→ **Отрывок для чтения**:
○ ○ ○ ○ ○ ○ ○
Четыре страшных человеческих порока оставили нам эллины: суицид, гомицид, геноцид и эскапизм. Офелия предалась сразу двум: эскапизму (бегству из реальной жизни) и суициду. Еще раз замечу – после смерти отца! My heart belongs to daddy! Мы понимаем, что «daddy», здесь, возможно, «единственный», чем «отец» (как пытаются толковать песню – «My Heart Belongs to Daddy». It is a song written by Cole Porter, for the 1938 musical Leave It to Me! which premiered on Nov 9, 1938. It was performed by Mary Martin who played Dolly Winslow, the young protégée of an elderly ambassador, Alonzo P. Goodhue. She is stranded at a Siberian railway station, wearing only a fur coat, and performs a striptease while performing the song.
○ ○ ○ ○ ○ ○ ○
→ **Записи набора данных**:
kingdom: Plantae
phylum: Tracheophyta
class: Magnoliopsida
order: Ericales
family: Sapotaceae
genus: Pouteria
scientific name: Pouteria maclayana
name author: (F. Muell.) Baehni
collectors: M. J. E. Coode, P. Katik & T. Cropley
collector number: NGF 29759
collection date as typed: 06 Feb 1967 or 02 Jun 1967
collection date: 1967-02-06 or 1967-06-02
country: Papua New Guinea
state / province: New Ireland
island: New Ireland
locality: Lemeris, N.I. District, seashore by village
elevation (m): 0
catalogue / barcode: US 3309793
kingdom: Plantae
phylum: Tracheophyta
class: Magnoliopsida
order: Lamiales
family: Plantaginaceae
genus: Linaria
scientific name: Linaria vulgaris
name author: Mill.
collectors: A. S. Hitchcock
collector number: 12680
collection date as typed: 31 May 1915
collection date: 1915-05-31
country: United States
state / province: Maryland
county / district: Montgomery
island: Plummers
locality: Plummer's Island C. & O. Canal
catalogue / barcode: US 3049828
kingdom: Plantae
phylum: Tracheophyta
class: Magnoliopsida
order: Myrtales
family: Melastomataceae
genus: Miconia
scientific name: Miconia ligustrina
○ ○ ○ ○ ○ ○ ○
→ **Задание и условия**:
Продублируйте без изменений часть отрывка об Офелии, которая начинается со слов, содержащих «Четыре страшных человеческих», и заканчивается словами «performing the song.».

→ **Правильный ответ**:
Четыре страшных человеческих порока оставили нам эллины: суицид, гомицид, геноцид и эскапизм. Офелия предалась сразу двум: эскапизму (бегству из реальной жизни) и суициду. Еще раз замечу – после смерти отца! My heart belongs to daddy! Мы понимаем, что «daddy», здесь, возможно, «единственный», чем «отец» (как пытаются толковать песню – «My Heart Belongs to Daddy». It is a song written by Cole Porter, for the 1938 musical Leave It to Me! which premiered on Nov 9, 1938. It was performed by Mary Martin who played Dolly Winslow, the young protégée of an elderly ambassador, Alonzo P. Goodhue. She is stranded at a Siberian railway station, wearing only a fur coat, and performs a striptease while performing the song.